Patient participation in decision-making is essential to take into account their preferences. Decision support tools facilitate the dialogue between healthcare professionals and patients and are designed to teach and empower decision-making.22,23

Decision-making about the best VA requires that the patient truly understands the advantages and disadvantages of each option, and that his or her doubts and fears are addressed in understandable and individually personalized language.24 Although these tools vary in content, they have in common the exposition of more than one reasonable strategy for each question regarding clinical management and it is also required a description of possible outcomes25 (Fig. 1).

Fig. 1.

Example of a decision-making support tool.

(0.47MB).
Psychology professionals

The role of the psychologist in the interdisciplinary team of the VA includes several functions, some applicable to health personnel and others to patients.

Among the actions aimed at healthcare personnel are:

  • -

    Advising the healthcare team on the patient's psychological factors involved in VA, i.e., what emotions and expectations may affect the patient's decision to choose one type of VA or another, as well as what emotions may be related to the choice the patient has made.

  • -

    Training of healthcare personnel involved in VA on how to establish a more complete relationship to help and communication with the patient, which facilitates shared decision-making based on security and knowledge, as opposed to fear and anxiety.
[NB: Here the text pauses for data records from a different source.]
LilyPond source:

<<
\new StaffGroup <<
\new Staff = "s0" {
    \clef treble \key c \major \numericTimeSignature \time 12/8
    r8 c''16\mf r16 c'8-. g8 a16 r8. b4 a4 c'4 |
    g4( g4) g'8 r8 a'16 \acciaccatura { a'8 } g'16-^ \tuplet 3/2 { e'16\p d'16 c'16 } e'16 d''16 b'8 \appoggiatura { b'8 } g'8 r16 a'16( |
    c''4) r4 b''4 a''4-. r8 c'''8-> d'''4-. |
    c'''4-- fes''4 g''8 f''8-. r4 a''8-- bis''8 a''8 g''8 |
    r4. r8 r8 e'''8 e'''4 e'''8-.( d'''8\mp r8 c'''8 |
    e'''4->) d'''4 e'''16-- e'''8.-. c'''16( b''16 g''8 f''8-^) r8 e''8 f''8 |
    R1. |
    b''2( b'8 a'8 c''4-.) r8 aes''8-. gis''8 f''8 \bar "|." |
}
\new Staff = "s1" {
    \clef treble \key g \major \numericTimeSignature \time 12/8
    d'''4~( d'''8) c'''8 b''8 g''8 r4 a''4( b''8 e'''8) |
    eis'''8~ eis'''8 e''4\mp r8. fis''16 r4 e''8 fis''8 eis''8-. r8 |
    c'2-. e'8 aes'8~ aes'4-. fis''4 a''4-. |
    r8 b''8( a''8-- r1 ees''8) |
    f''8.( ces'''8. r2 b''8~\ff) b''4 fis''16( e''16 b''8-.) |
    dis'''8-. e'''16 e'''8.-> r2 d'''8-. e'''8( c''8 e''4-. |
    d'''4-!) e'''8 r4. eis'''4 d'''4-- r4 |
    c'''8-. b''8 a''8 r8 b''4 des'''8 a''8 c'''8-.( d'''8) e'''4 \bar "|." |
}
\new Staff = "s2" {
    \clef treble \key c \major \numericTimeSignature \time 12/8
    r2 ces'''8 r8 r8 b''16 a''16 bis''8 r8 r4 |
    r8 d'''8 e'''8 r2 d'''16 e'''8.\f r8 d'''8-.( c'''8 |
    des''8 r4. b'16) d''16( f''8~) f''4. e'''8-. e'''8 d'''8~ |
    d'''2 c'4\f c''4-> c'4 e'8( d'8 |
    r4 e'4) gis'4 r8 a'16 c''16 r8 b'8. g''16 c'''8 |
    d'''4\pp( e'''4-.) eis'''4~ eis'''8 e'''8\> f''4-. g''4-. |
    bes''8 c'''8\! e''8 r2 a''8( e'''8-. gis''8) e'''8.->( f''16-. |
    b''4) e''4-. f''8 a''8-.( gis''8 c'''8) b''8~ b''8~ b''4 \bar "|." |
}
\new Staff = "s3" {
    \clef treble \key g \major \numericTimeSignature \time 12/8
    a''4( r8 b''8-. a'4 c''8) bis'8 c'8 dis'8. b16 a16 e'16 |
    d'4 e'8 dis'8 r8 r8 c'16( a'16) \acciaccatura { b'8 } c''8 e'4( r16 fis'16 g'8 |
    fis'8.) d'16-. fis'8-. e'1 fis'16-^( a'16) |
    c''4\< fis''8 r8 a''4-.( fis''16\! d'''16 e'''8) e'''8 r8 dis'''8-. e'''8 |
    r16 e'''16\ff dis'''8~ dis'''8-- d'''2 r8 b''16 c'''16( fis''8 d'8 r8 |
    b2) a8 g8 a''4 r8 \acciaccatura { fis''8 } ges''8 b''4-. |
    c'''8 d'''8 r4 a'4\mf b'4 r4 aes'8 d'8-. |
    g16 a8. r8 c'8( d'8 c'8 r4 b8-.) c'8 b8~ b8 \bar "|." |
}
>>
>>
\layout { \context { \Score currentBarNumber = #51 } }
This applies to communications in "difficult situations" or transmitting bad news.17 In these situations, negative emotions can hinder or block a more accurate decision regarding VA.

  • -

    Advice on which evaluation questionnaires might best fit into the procedure.

In relation to the patient, the psychologist could intervene when the causes that determine the patient's refusal to create a fistula are derived from stress as, for example, negative or traumatic experiences in the creation of the VA that may have led to phobic experiences and that may require a more specific psychological intervention, such as cognitive/behavioral therapy.26

All the work of this interdisciplinary team would not remain only in the ACKD units, but it should continue in the HD wards, working on VA decisions at all stages of kidney disease, favoring that the decision-making process go beyond the ACKD units.

Conclusions

Refusal to perform AV fistula is one of the most important aspects contributing to the maintenance of a high number of CVC in the units. A broad vision and the approach to the causes of refusals from the patient's perspective are essential to change the trend. This editorial presents new approaches that are part of a research project aiming to solve the communication barrier about vascular access by training and educating staff in both ACKD and dialysis facilities in the use of ultrasound, in psychological care in the face of refusal and fear, and in the use of decision-making tools.